We investigated the influence of long-term treatment with supraphysiological doses of an anabolic-androgenic steroid on the Bezold–Jarisch reflex (BJR) control of heart rate (HR) and diastolic arterial pressure (DAP), and whether this treatment induced cardiac hypertrophy. Male rats were treated with nandrolone decanoate (ND) (10 mg kg⁻¹ body weight for 8 weeks; DECA) or vehicle (control animals; CON). After 8 weeks of treatment, the BJR was evaluated by bradycardia and hypotension responses that were elicited by serotonin administration (2–32 μg kg⁻¹). Mean arterial pressure (MAP) was assessed and cardiac hypertrophy was determined by the ratio of the left and right ventricle weight/body weight (LVW/BW and RVW/BW, respectively) and by histological analysis. Total body protein (TBP) content was also evaluated. Nandrolone decanoate treatment increased MAP (CON = 99 ± 1 mmHg; DECA = 109 ± 2 mmHg; p < 0.01) but did not change the mean basal HR (CON = 356 ± 13 bpm; DECA = 367 ± 11 bpm).

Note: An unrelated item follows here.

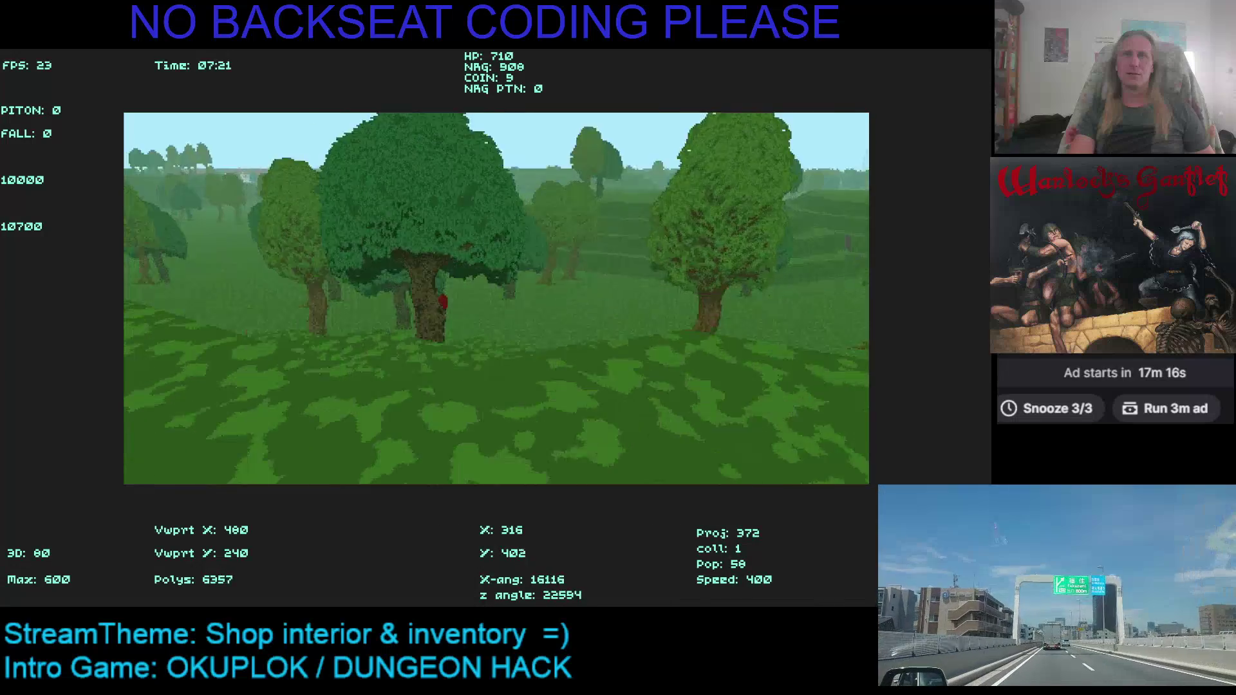
{"action": "key", "text": "Right"}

The treatment also induced LV and RV hypertrophy (LVW/BW: CON = 1.86 ± 0.04 mg g⁻¹, DECA = 2.17 ± 0.04 mg g⁻¹, p < 0.01; RVW/BW: CON = 0.42 ± 0.02 mg g⁻¹, DECA = 0.53 ± 0.03 mg g⁻¹, p < 0.05) and reduced the number of myocyte nuclei/high-power field (CON = 23.0 ± 2; DECA = 9.4 ± 1.0; p < 0.01). ND treatment blunted the HR and DAP decreases induced by serotonin. ND determines an increase in the TBP content in DECA group (35 ± 3%; p < 0.01) compared with control animals (18 ± 1%). We conclude that 8 weeks of ND treatment induces anabolic effect, cardiac hypertrophy and an elevation of MAP. This treatment also reduces the sensitivity of the BJR control of bradycardia and blood pressure, possibly due to cardiac hypertrophy. The blunted BJR response could contribute to the MAP elevation in DECA animals.